» **Task details**:
Copy the entries below word for word, leaving the picture out of your answer.

» **Records provided**:
--- START ---

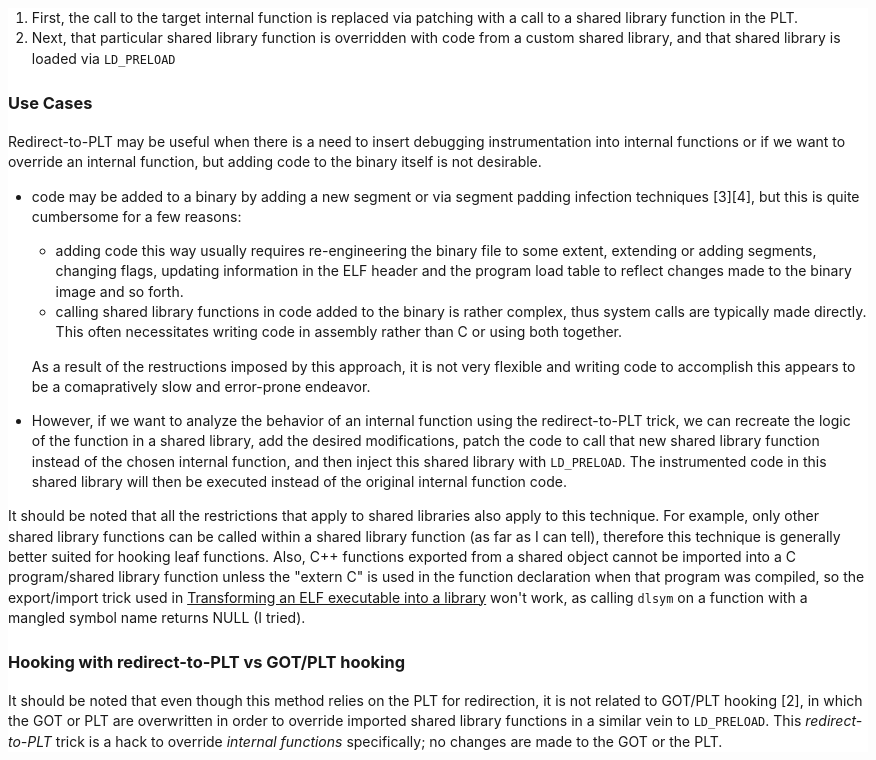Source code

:   1. First, the call to the target internal function is replaced via patching 
     with a call to a shared library function in the PLT.
  2. Next, that particular shared library function is overridden with code from
     a custom shared library, and that shared library is loaded via `LD_PRELOAD`

### Use Cases

Redirect-to-PLT may be useful when there is a need to insert debugging instrumentation into internal 
functions or if we want to override an internal function, but adding code to the 
binary itself is not desirable.
   - code may be added to a binary by adding a new segment or via segment padding 
     infection techniques [3][4], but this is quite cumbersome for a few reasons:
      - adding code this way usually requires re-engineering the binary file
         to some extent, extending or adding segments, changing flags, updating 
         information in the ELF header and the program load table to reflect 
         changes made to the binary image and so forth.
      - calling shared library functions in code added to the binary is rather
	 complex, thus system calls are typically made directly. This often 
         necessitates writing code in assembly rather than C or using both 
         together.

     As a result of the restructions imposed by this approach, it is not very
     flexible and writing code to accomplish this appears to be a comapratively 
     slow and error-prone endeavor.

   - However, if we want to analyze the behavior of an internal function using the redirect-to-PLT trick, we can recreate the
     logic of the function in a shared library, add the desired modifications, patch
     the code to call that new shared library function instead of the chosen internal function, 
     and then inject this shared library with `LD_PRELOAD`. The instrumented 
     code in this shared library will then be executed instead of the original 
     internal function code.

It should be noted that all the restrictions that apply to shared libraries also apply to this technique. For example, only
other shared library functions can be called within a shared library function (as far as I can tell), therefore this technique
is generally better suited for hooking leaf functions. Also, C++ functions exported from a shared object cannot be imported
into a C program/shared library function unless the "extern C" is used in the function declaration when that program was compiled,
so the export/import trick used in [Transforming an ELF executable into a library](https://lief.quarkslab.com/doc/latest/tutorials/08_elf_bin2lib.html)
won't work, as calling `dlsym` on a function with a mangled symbol name returns NULL (I tried). 

### Hooking with redirect-to-PLT vs GOT/PLT hooking

It should be noted that even though this method relies on the PLT for redirection, 
it is not related to GOT/PLT hooking [2], in which the GOT or PLT are overwritten
in order to override imported shared library functions in a similar vein to 
`LD_PRELOAD`. This *redirect-to-PLT* trick is a hack to override *internal 
functions* specifically; no changes are made to the GOT or the PLT.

--- END ---

» **Finished exercise**:
Source code

:   1. First, the call to the target internal function is replaced via patching 
     with a call to a shared library function in the PLT.
  2. Next, that particular shared library function is overridden with code from
     a custom shared library, and that shared library is loaded via `LD_PRELOAD`

### Use Cases

Redirect-to-PLT may be useful when there is a need to insert debugging instrumentation into internal 
functions or if we want to override an internal function, but adding code to the 
binary itself is not desirable.
   - code may be added to a binary by adding a new segment or via segment padding 
     infection techniques [3][4], but this is quite cumbersome for a few reasons:
      - adding code this way usually requires re-engineering the binary file
         to some extent, extending or adding segments, changing flags, updating 
         information in the ELF header and the program load table to reflect 
         changes made to the binary image and so forth.
      - calling shared library functions in code added to the binary is rather
	 complex, thus system calls are typically made directly. This often 
         necessitates writing code in assembly rather than C or using both 
         together.

     As a result of the restructions imposed by this approach, it is not very
     flexible and writing code to accomplish this appears to be a comapratively 
     slow and error-prone endeavor.

   - However, if we want to analyze the behavior of an internal function using the redirect-to-PLT trick, we can recreate the
     logic of the function in a shared library, add the desired modifications, patch
     the code to call that new shared library function instead of the chosen internal function, 
     and then inject this shared library with `LD_PRELOAD`. The instrumented 
     code in this shared library will then be executed instead of the original 
     internal function code.

It should be noted that all the restrictions that apply to shared libraries also apply to this technique. For example, only
other shared library functions can be called within a shared library function (as far as I can tell), therefore this technique
is generally better suited for hooking leaf functions. Also, C++ functions exported from a shared object cannot be imported
into a C program/shared library function unless the "extern C" is used in the function declaration when that program was compiled,
so the export/import trick used in [Transforming an ELF executable into a library](https://lief.quarkslab.com/doc/latest/tutorials/08_elf_bin2lib.html)
won't work, as calling `dlsym` on a function with a mangled symbol name returns NULL (I tried). 

### Hooking with redirect-to-PLT vs GOT/PLT hooking

It should be noted that even though this method relies on the PLT for redirection, 
it is not related to GOT/PLT hooking [2], in which the GOT or PLT are overwritten
in order to override imported shared library functions in a similar vein to 
`LD_PRELOAD`. This *redirect-to-PLT* trick is a hack to override *internal 
functions* specifically; no changes are made to the GOT or the PLT.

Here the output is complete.